**WHAT IS NEEDED**: Below are entries. Copy exactly the lines running from the line that holds "pinky pip: (1253, 706)" to the line that holds "ring dip: (1211, 675)", with both ends included.

**EXCERPTED DATA**:
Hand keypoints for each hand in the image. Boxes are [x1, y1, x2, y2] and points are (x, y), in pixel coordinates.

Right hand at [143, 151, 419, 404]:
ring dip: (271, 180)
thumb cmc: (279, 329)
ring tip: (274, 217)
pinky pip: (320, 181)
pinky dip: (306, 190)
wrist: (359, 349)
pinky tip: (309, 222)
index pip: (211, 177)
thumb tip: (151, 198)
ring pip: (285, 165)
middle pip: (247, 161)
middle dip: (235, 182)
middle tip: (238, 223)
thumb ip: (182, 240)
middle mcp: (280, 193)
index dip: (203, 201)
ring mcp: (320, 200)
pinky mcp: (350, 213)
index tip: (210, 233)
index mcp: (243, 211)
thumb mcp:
==
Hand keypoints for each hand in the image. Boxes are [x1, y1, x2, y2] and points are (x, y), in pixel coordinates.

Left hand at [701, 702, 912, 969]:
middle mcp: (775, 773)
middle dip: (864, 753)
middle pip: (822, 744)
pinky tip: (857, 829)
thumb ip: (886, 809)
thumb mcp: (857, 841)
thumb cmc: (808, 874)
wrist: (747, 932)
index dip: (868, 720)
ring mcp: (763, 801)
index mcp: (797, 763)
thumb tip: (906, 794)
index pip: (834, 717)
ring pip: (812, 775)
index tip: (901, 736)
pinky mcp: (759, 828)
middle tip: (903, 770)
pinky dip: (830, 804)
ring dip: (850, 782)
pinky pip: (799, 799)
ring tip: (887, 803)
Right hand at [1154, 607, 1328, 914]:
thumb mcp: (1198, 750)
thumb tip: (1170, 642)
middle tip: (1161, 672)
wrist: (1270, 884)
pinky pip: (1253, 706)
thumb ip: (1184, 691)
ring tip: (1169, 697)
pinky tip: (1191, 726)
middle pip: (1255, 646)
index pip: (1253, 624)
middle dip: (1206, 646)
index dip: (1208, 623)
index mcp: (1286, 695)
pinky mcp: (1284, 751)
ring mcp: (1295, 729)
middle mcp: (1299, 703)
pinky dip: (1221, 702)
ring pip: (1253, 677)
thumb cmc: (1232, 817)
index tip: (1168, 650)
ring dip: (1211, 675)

**TASK OUTPUT**:
pinky pip: (1253, 706)
thumb ip: (1184, 691)
ring tip: (1169, 697)
pinky tip: (1191, 726)
middle pip: (1255, 646)
index pip: (1253, 624)
middle dip: (1206, 646)
index dip: (1208, 623)
index mcp: (1286, 695)
pinky mcp: (1284, 751)
ring mcp: (1295, 729)
middle mcp: (1299, 703)
pinky dip: (1221, 702)
ring pip: (1253, 677)
thumb cmc: (1232, 817)
index tip: (1168, 650)
ring dip: (1211, 675)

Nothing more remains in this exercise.